→ WHAT THE TASK REQUIRES: Search the records for the string "pixels" and report how many lines contain it, with nothing else.

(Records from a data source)
********************

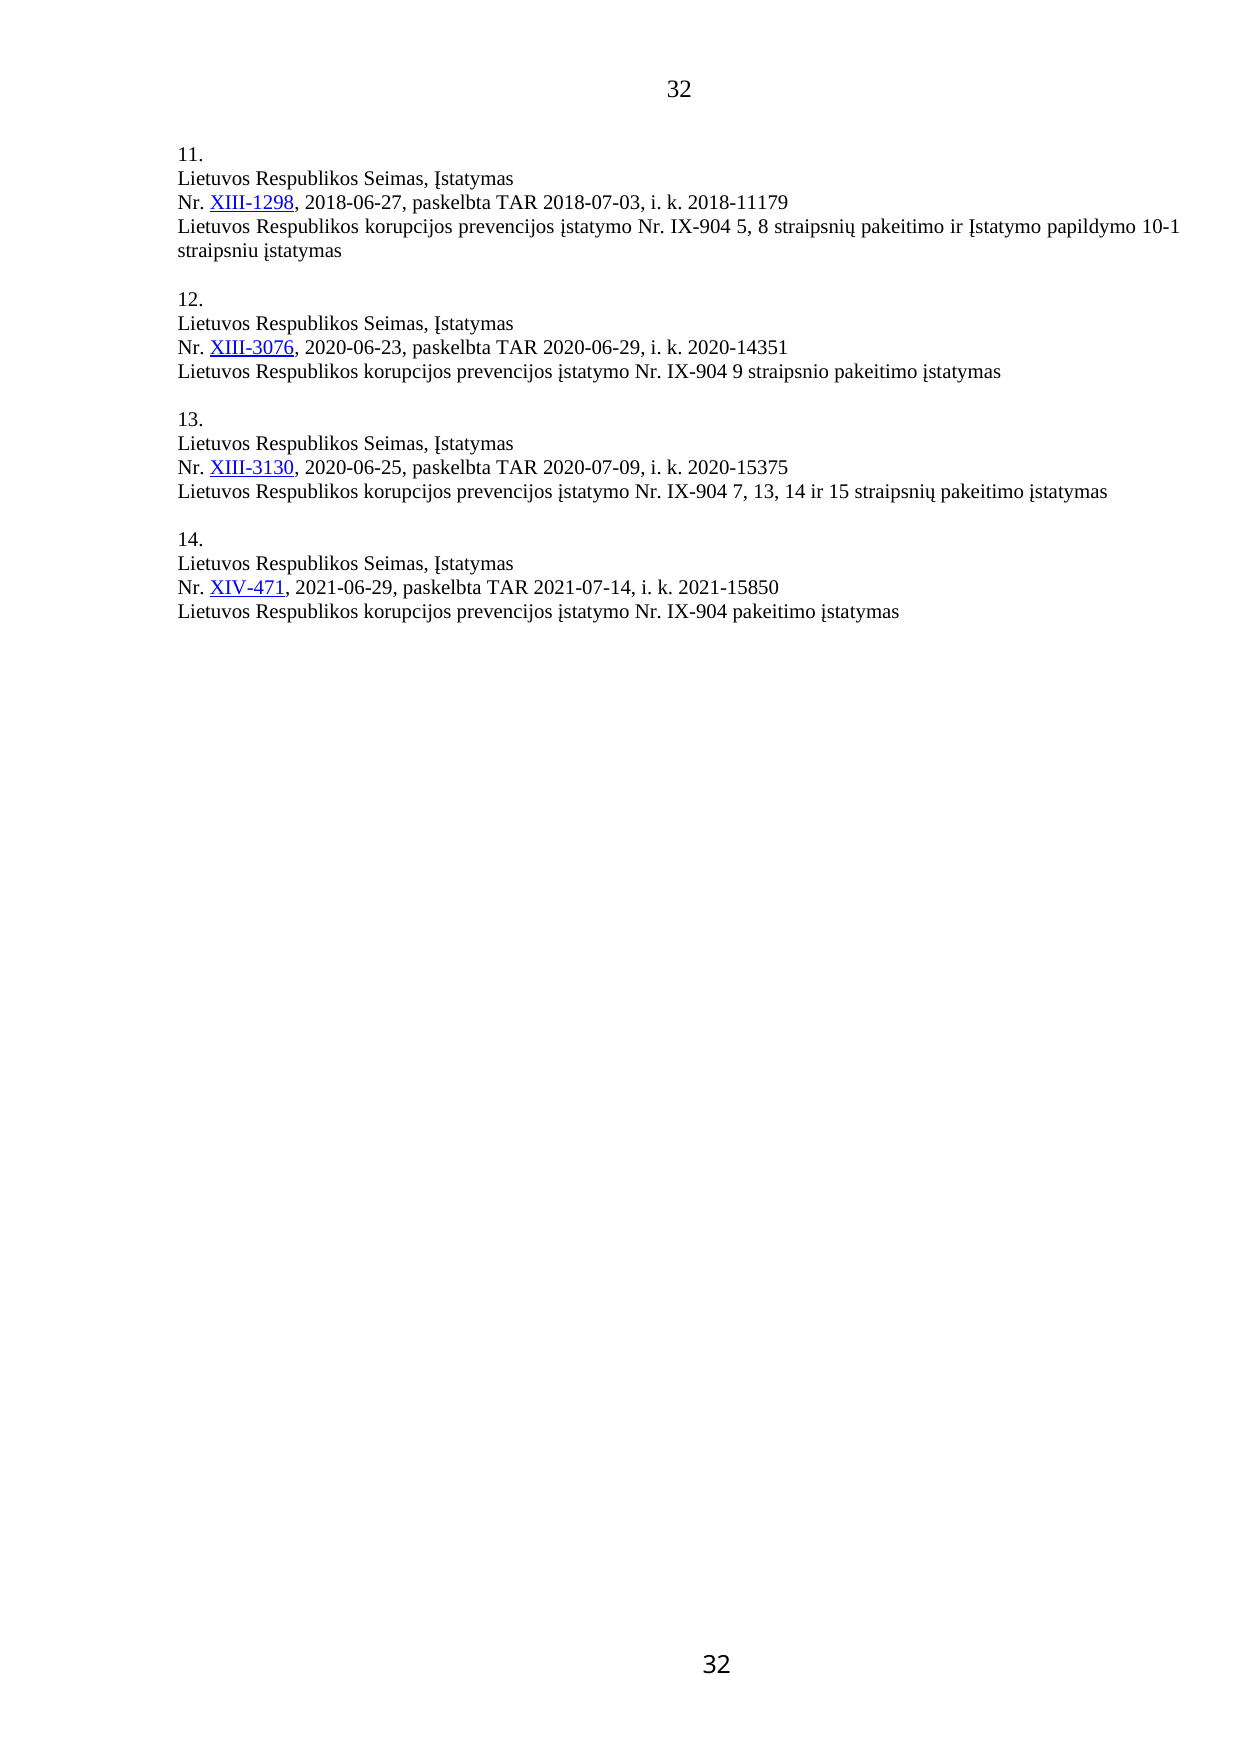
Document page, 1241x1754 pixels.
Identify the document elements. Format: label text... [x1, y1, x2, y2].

text Lietuvos Respublikos Seimas, Įstatymas [177, 311, 1181, 335]
text Nr. XIII-3130, 2020-06-25, paskelbta TAR 2020-07-09, i. k. 2020-15375 [177, 455, 1181, 479]
text Lietuvos Respublikos korupcijos prevencijos įstatymo Nr. IX-904 9 straipsnio pakeitimo įstatymas [177, 359, 1181, 383]
text Lietuvos Respublikos Seimas, Įstatymas [177, 166, 1181, 190]
text Lietuvos Respublikos Seimas, Įstatymas [177, 431, 1181, 455]
text 14. [177, 527, 1181, 551]
text Nr. XIV-471, 2021-06-29, paskelbta TAR 2021-07-14, i. k. 2021-15850 [177, 575, 1181, 599]
text 11. [177, 142, 1181, 166]
text Lietuvos Respublikos korupcijos prevencijos įstatymo Nr. IX-904 5, 8 straipsnių pakeitimo ir Įstatymo papildymo 10-1 straipsniu įstatymas [177, 214, 1181, 262]
text 13. [177, 407, 1181, 431]
text 12. [177, 287, 1181, 311]
text Nr. XIII-3076, 2020-06-23, paskelbta TAR 2020-06-29, i. k. 2020-14351 [177, 335, 1181, 359]
text Lietuvos Respublikos korupcijos prevencijos įstatymo Nr. IX-904 7, 13, 14 ir 15 straipsnių pakeitimo įstatymas [177, 479, 1181, 503]
text Lietuvos Respublikos Seimas, Įstatymas [177, 551, 1181, 575]
text Nr. XIII-1298, 2018-06-27, paskelbta TAR 2018-07-03, i. k. 2018-11179 [177, 190, 1181, 214]
text Lietuvos Respublikos korupcijos prevencijos įstatymo Nr. IX-904 pakeitimo įstatymas [177, 599, 1181, 623]
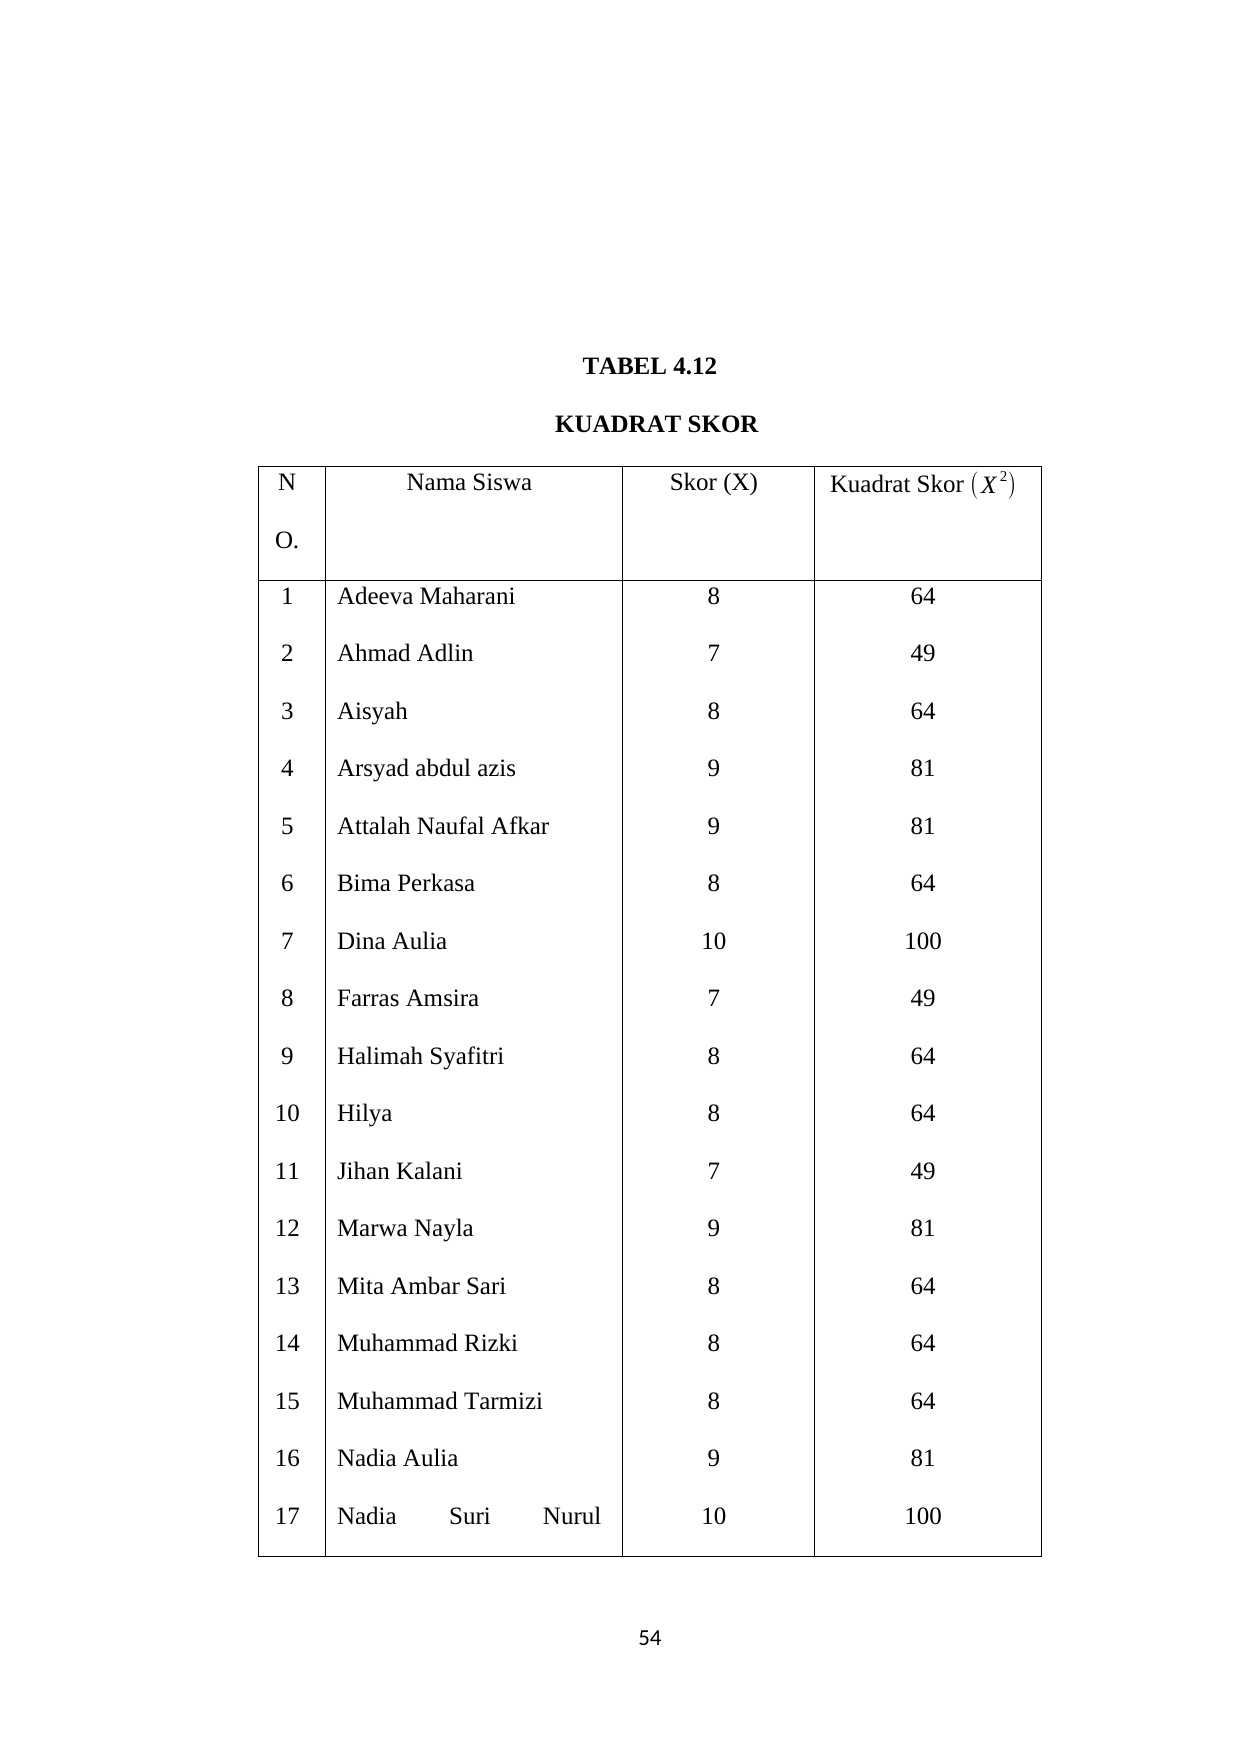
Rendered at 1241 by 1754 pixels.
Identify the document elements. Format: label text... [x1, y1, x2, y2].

table_header Nama Siswa [326, 467, 622, 580]
table_header Skor (X) [623, 467, 814, 580]
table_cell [815, 581, 1041, 1556]
text KUADRAT SKOR [311, 409, 1063, 437]
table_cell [326, 581, 622, 1556]
text TABEL 4.12 [236, 351, 1063, 380]
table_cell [259, 581, 325, 1556]
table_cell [623, 581, 814, 1556]
table_header NO. [259, 467, 325, 580]
table_header Kuadrat Skor [815, 467, 1041, 580]
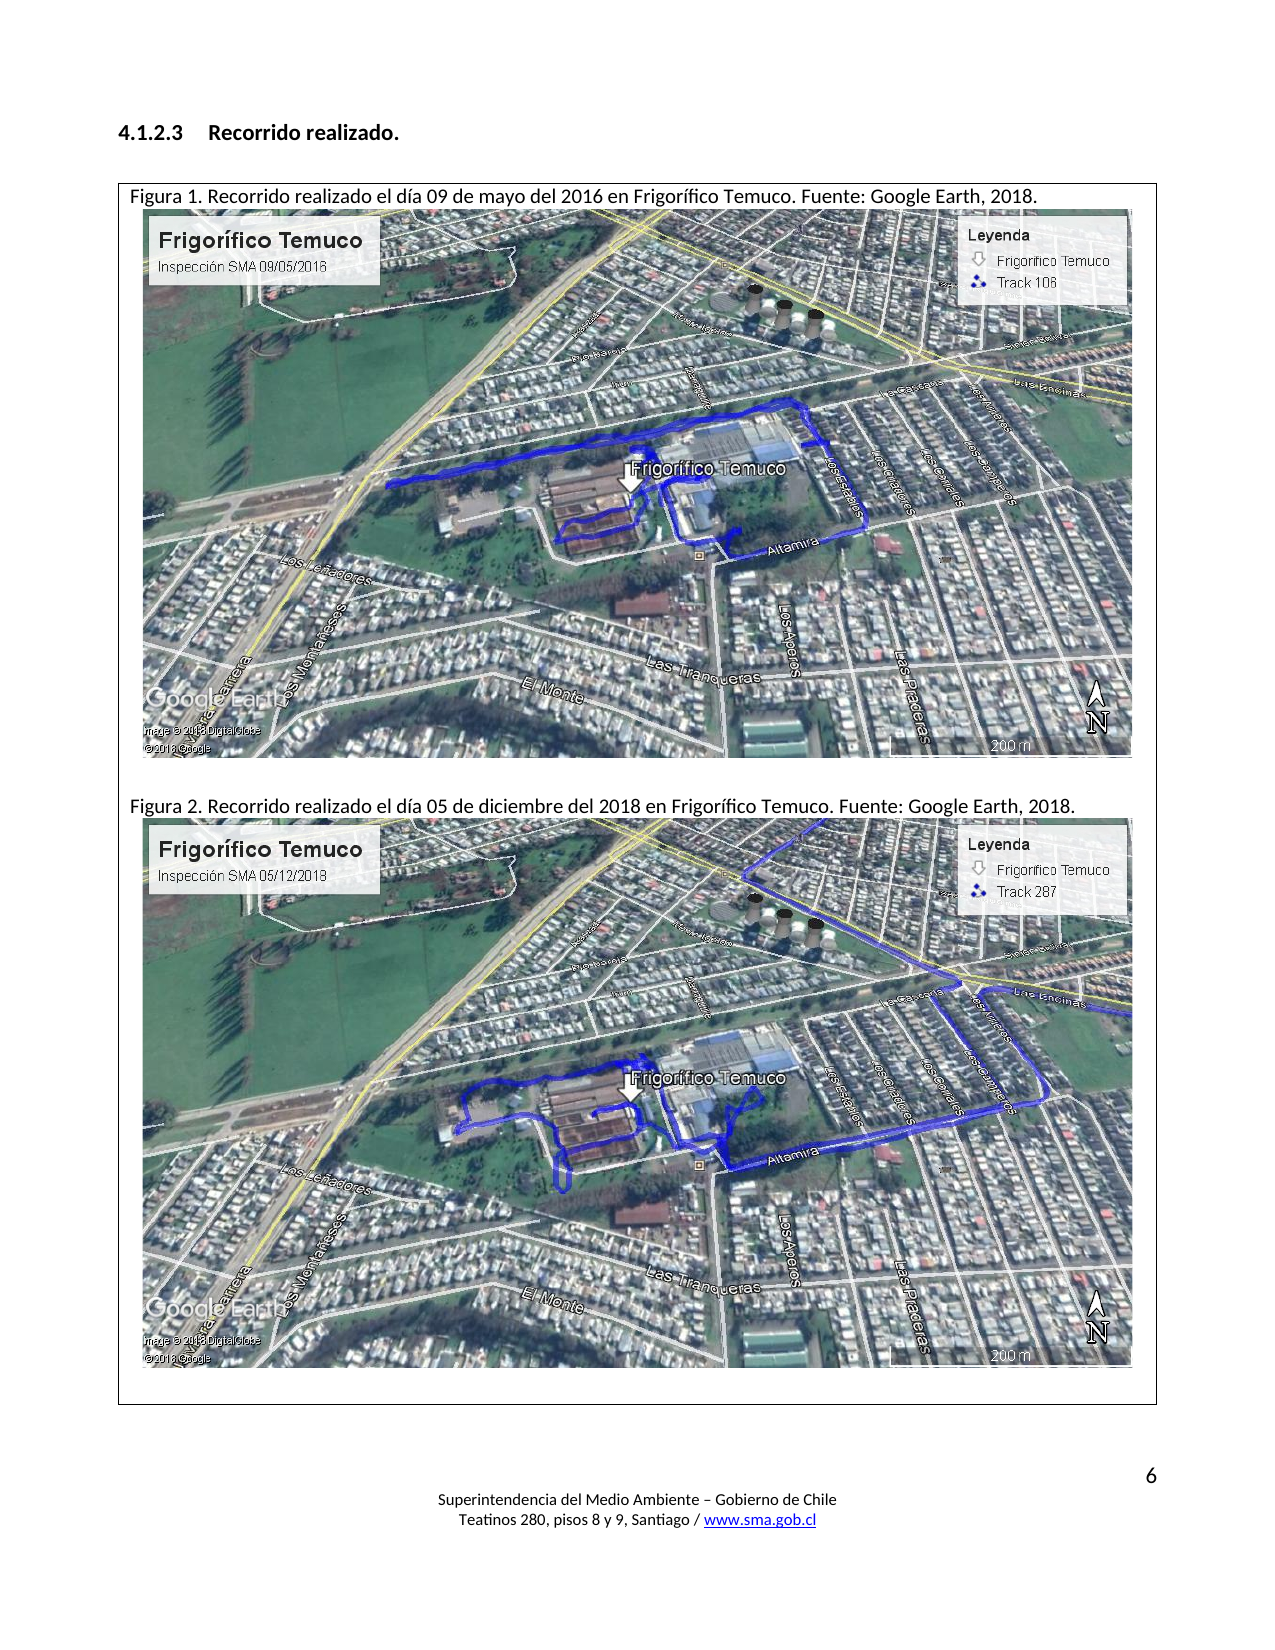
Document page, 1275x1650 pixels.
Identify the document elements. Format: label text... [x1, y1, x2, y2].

picture [142, 818, 1133, 1368]
picture [142, 209, 1133, 758]
subtitle Recorrido realizado. [118, 118, 1157, 146]
table_header Figura 1. Recorrido realizado el día 09 de mayo del 2016 en Frigorífico Temuco. Fuente: Google Earth, 2018. Figura 2. Recorrido realizado el día 05 de diciembre del 2018 en Frigorífico Temuco. Fuente: Google Earth, 2018. [119, 184, 1156, 1404]
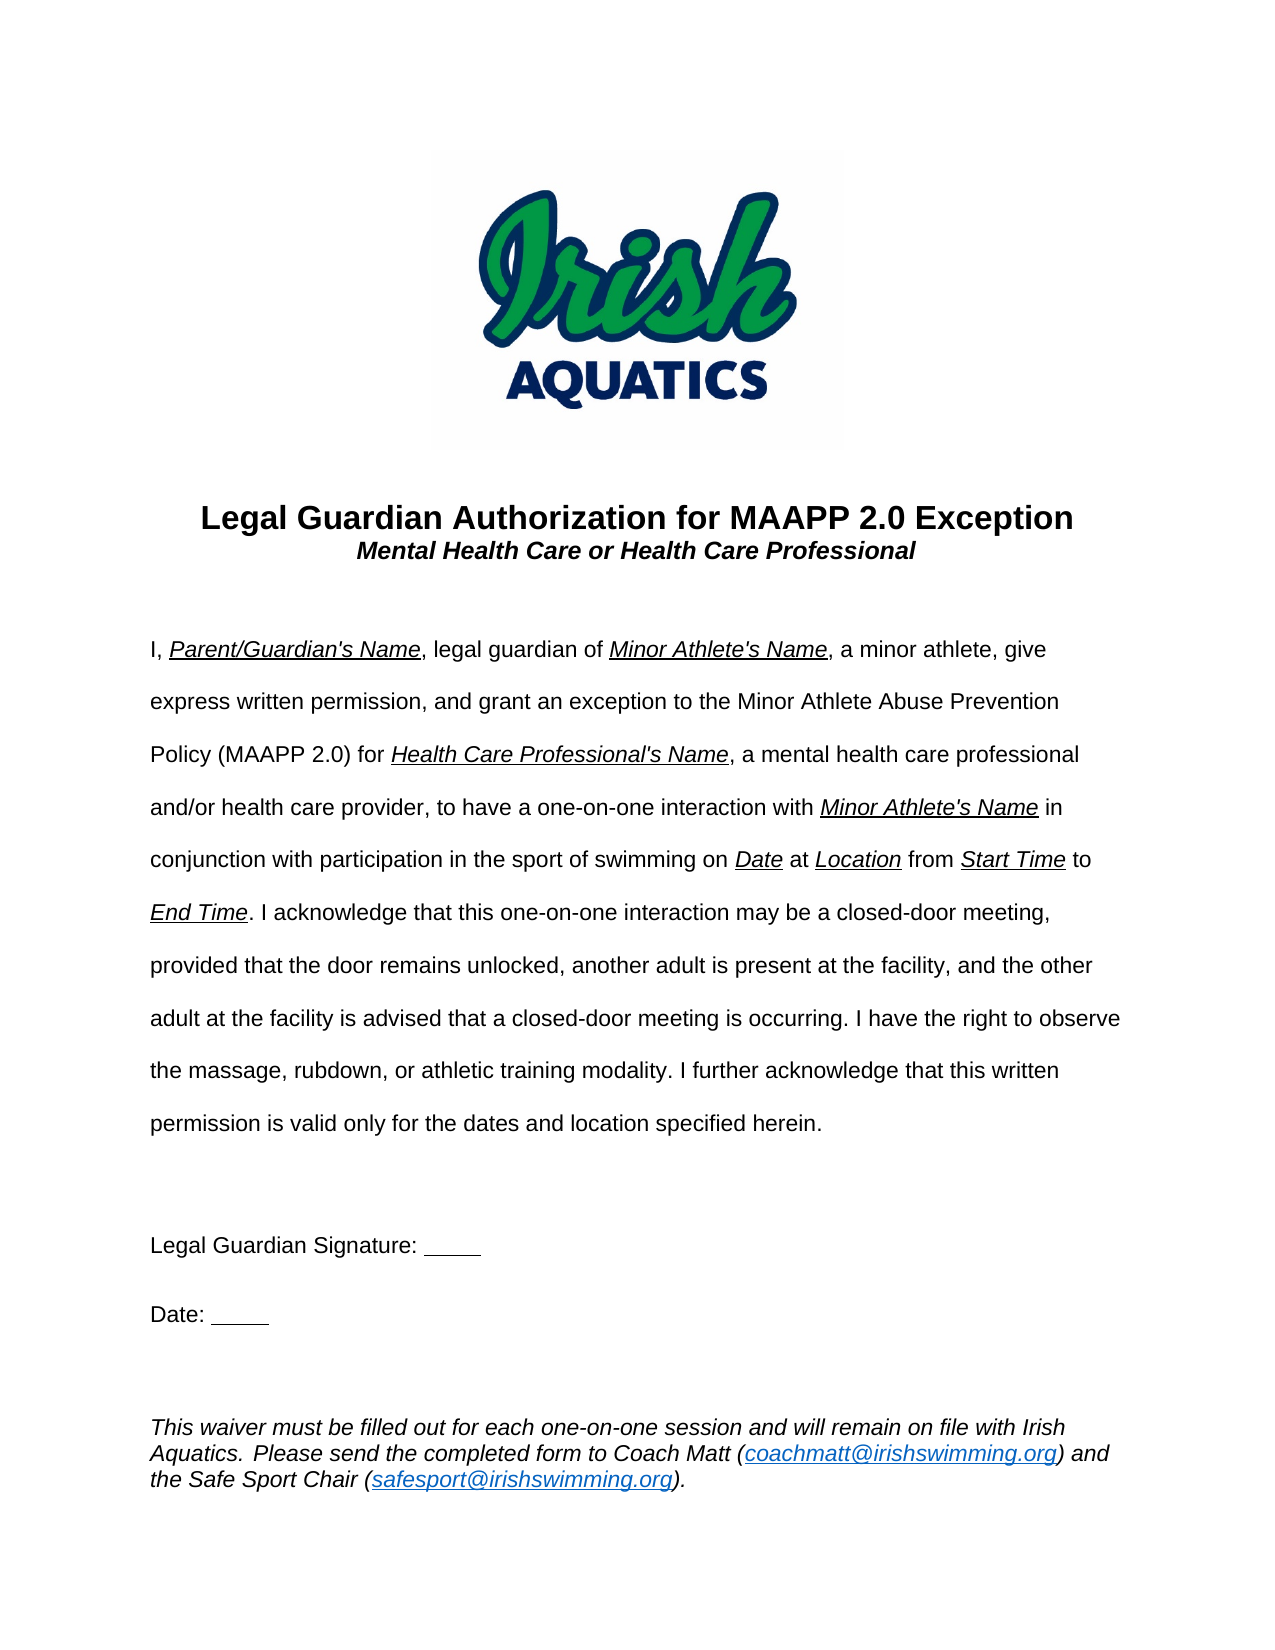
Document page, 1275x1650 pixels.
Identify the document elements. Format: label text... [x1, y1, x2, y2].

picture [431, 150, 844, 450]
text I, Parent/Guardian's Name, legal guardian of Minor Athlete's Name, a minor athlete, give express written permission, and grant an exception to the Minor Athlete Abuse Prevention Policy (MAAPP 2.0) for Health Care Professional's Name, a mental health care professional and/or health care provider, to have a one-on-one interaction with Minor Athlete's Name in conjunction with participation in the sport of swimming on Date at Location from Start Time to End Time. I acknowledge that this one-on-one interaction may be a closed-door meeting, provided that the door remains unlocked, another adult is present at the facility, and the other adult at the facility is advised that a closed-door meeting is occurring. I have the right to observe the massage, rubdown, or athletic training modality. I further acknowledge that this written permission is valid only for the dates and location specified herein. [150, 636, 1125, 1136]
text Legal Guardian Authorization for MAAPP 2.0 Exception Mental Health Care or Health Care Professional [150, 498, 1125, 565]
text Legal Guardian Signature: [150, 1232, 1125, 1258]
text This waiver must be filled out for each one-on-one session and will remain on file with Irish Aquatics. Please send the completed form to Coach Matt (coachmatt@irishswimming.org) and the Safe Sport Chair (safesport@irishswimming.org). [150, 1414, 1125, 1493]
text Date: [150, 1301, 1125, 1328]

********************

→ RESPONSE FOR THIS EXERCISE: 4